Meanwhile, Schuchart Construction, Seattle, expects to complete the $30-million Bullitt Center toward the end of next year. The building is designed as a so-called Living Building, which means it follows the standards of the Living Building Challenge. LBC is a sustainable building certification program of the International Living Building Institute (ILBI).
LBC provides “a framework for design, construction and the symbiotic relationship between people and all aspects of the built environment,” says ILBI, Portland, Ore. A Living Building is “informed by its bioregion's characteristics, that generates all of its own energy with renewable resources, captures and treats all of its water and operates efficiently for maximum beauty,” according to ILBI.

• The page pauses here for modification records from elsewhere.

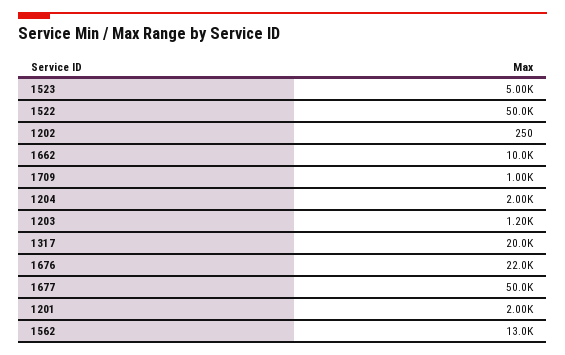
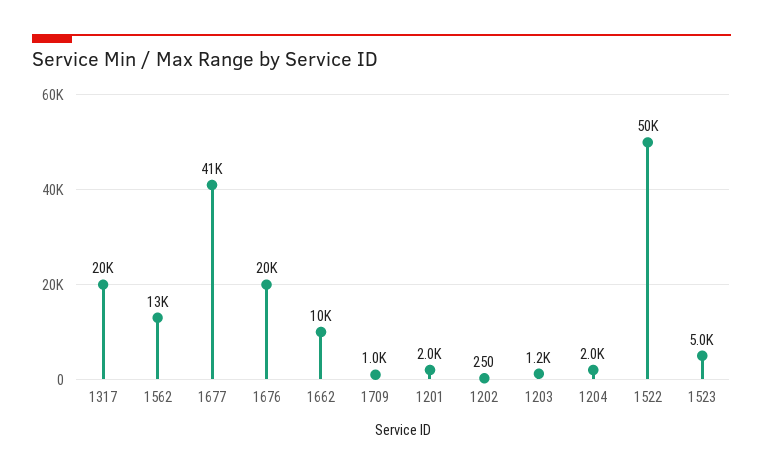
  {
    "1523": 5000,
    "1522": 50000,
    "1202": 250,
    "1662": 10000,
    "1709": 1000,
    "1204": 2000,
    "1203": 1200,
    "1317": 20000,
-   "1676": 22000,
+   "1676": 20000,
-   "1677": 50000,
+   "1677": 41000,
    "1201": 2000,
    "1562": 13000
  }

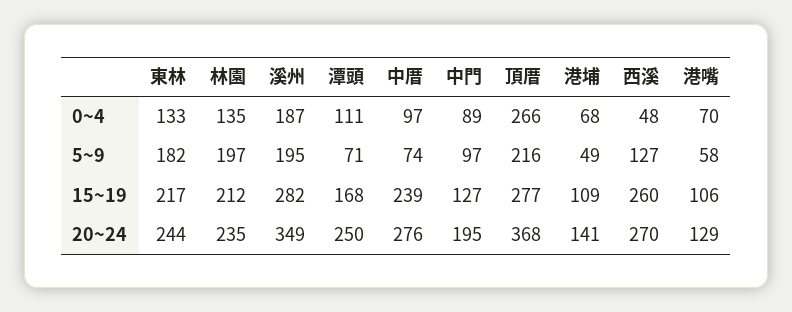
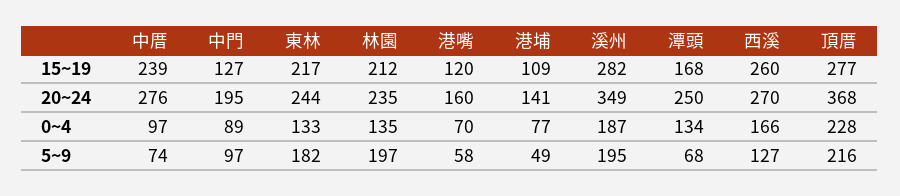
  {
    "東林": {
      "0~4": 133,
      "5~9": 182,
      "15~19": 217,
      "20~24": 244
    },
    "林園": {
      "0~4": 135,
      "5~9": 197,
      "15~19": 212,
      "20~24": 235
    },
    "溪州": {
      "0~4": 187,
      "5~9": 195,
      "15~19": 282,
      "20~24": 349
    },
    "潭頭": {
-     "0~4": 111,
+     "0~4": 134,
-     "5~9": 71,
+     "5~9": 68,
      "15~19": 168,
      "20~24": 250
    },
    "中厝": {
      "0~4": 97,
      "5~9": 74,
      "15~19": 239,
      "20~24": 276
    },
    "中門": {
      "0~4": 89,
      "5~9": 97,
      "15~19": 127,
      "20~24": 195
    },
    "頂厝": {
-     "0~4": 266,
+     "0~4": 228,
      "5~9": 216,
      "15~19": 277,
      "20~24": 368
    },
    "港埔": {
-     "0~4": 68,
+     "0~4": 77,
      "5~9": 49,
      "15~19": 109,
      "20~24": 141
    },
    "西溪": {
-     "0~4": 48,
+     "0~4": 166,
      "5~9": 127,
      "15~19": 260,
      "20~24": 270
    },
    "港嘴": {
      "0~4": 70,
      "5~9": 58,
-     "15~19": 106,
+     "15~19": 120,
-     "20~24": 129
+     "20~24": 160
    }
  }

Plans call for solar photovoltaic arrays with the capacity to produce 230,000 kWh of electricity per year. There will be 26 geothermal wells bored 400 ft deep. Window blinds will be controlled by an on-site weather station. The building also has daylighting features, says Brian Court, project manager for the local architect, the Miller Hull Partnership. The design also includes gray water, black water and composting systems to treat all building water and waste.
Court expects the building to achieve net-zero energy use its first year. “Our assumptions on solar income are based on the average annual number of sunny days over the past 30 years,” says Court. “If we have a cloudy year, we might not make it on the first try. But if it's a sunny year, we could … sell power back to the grid.”